▶ _YOUR OBJECTIVE_: Pull out each line in the rows below that contains the word "What", copying those lines in full.
START TASK DATA
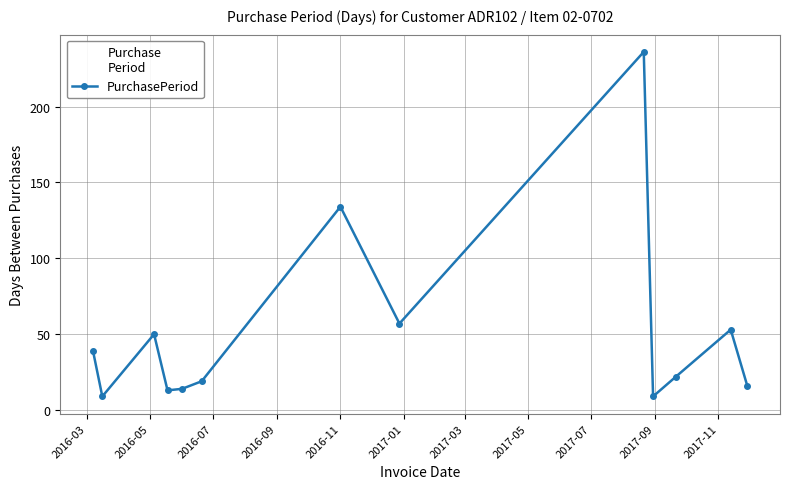

What is the difference between the maximum and minimum values?

227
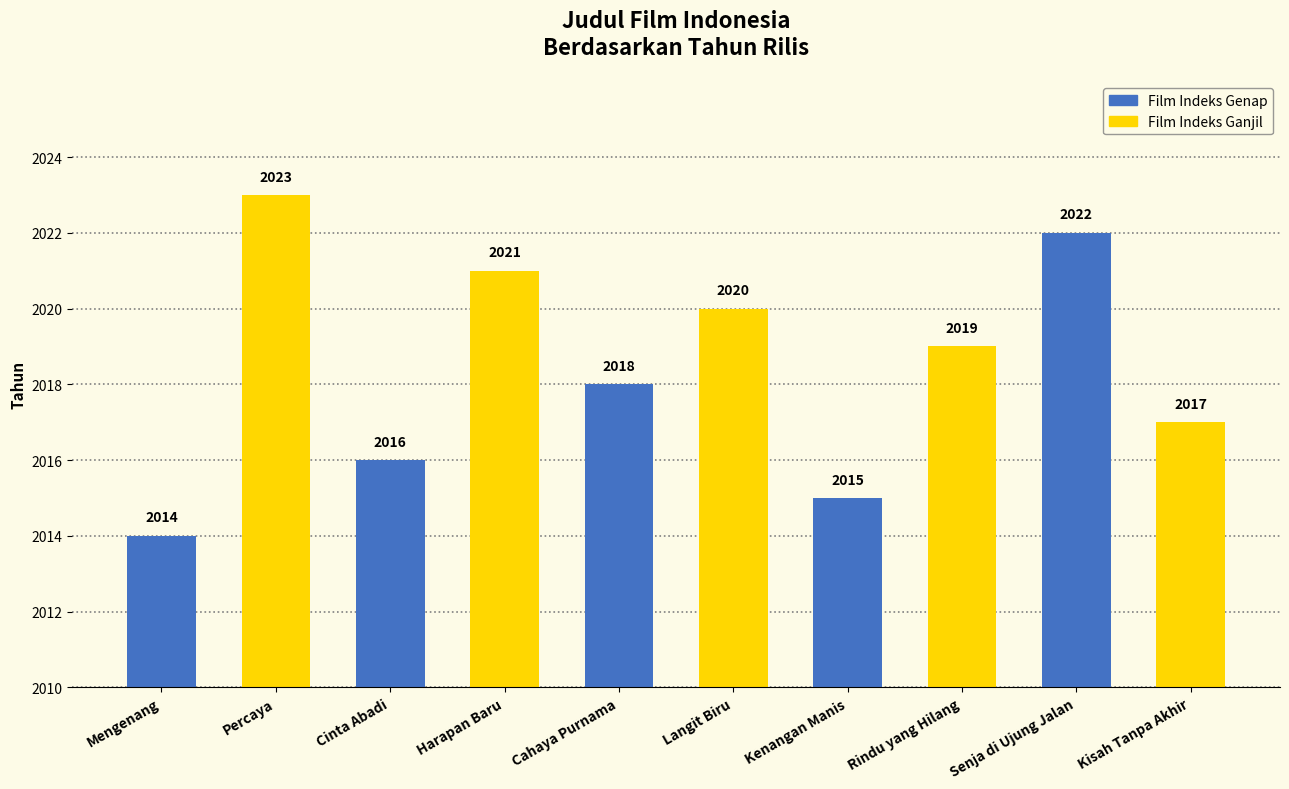

What is the smallest value displayed?

2014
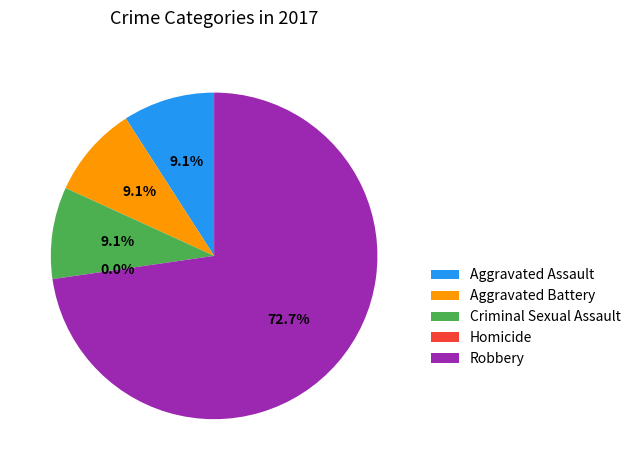

The Aggravated Battery slice represents 9% of the pie. True or false?

True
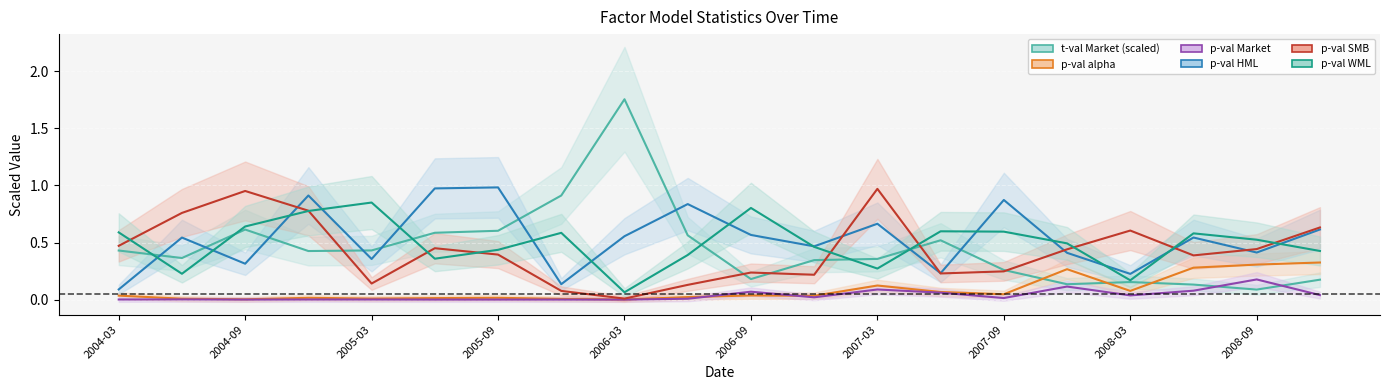

How many interior local peaks does the p-val SMB series have?

5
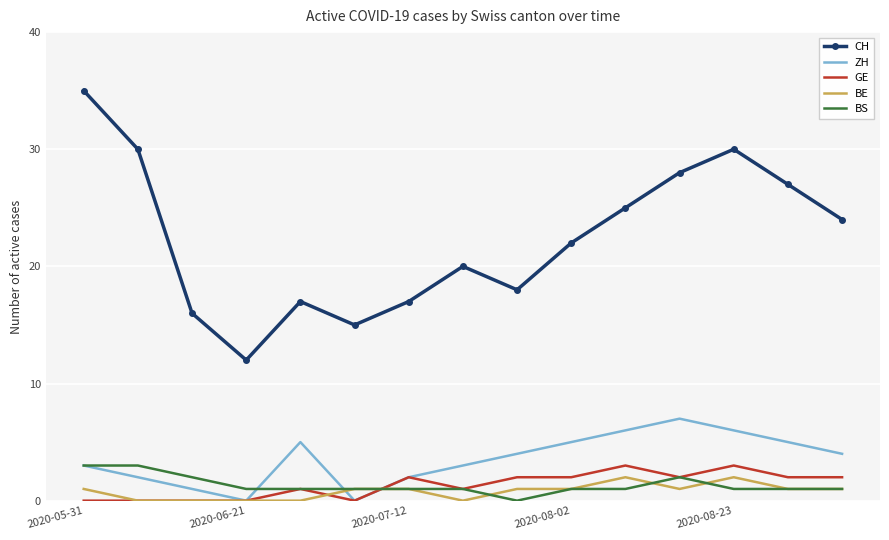

Which series has the largest total across all categories?

CH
END TASK DATA
▶ _TASK SOLUTION_:
What is the difference between the maximum and minimum values?
What is the smallest value displayed?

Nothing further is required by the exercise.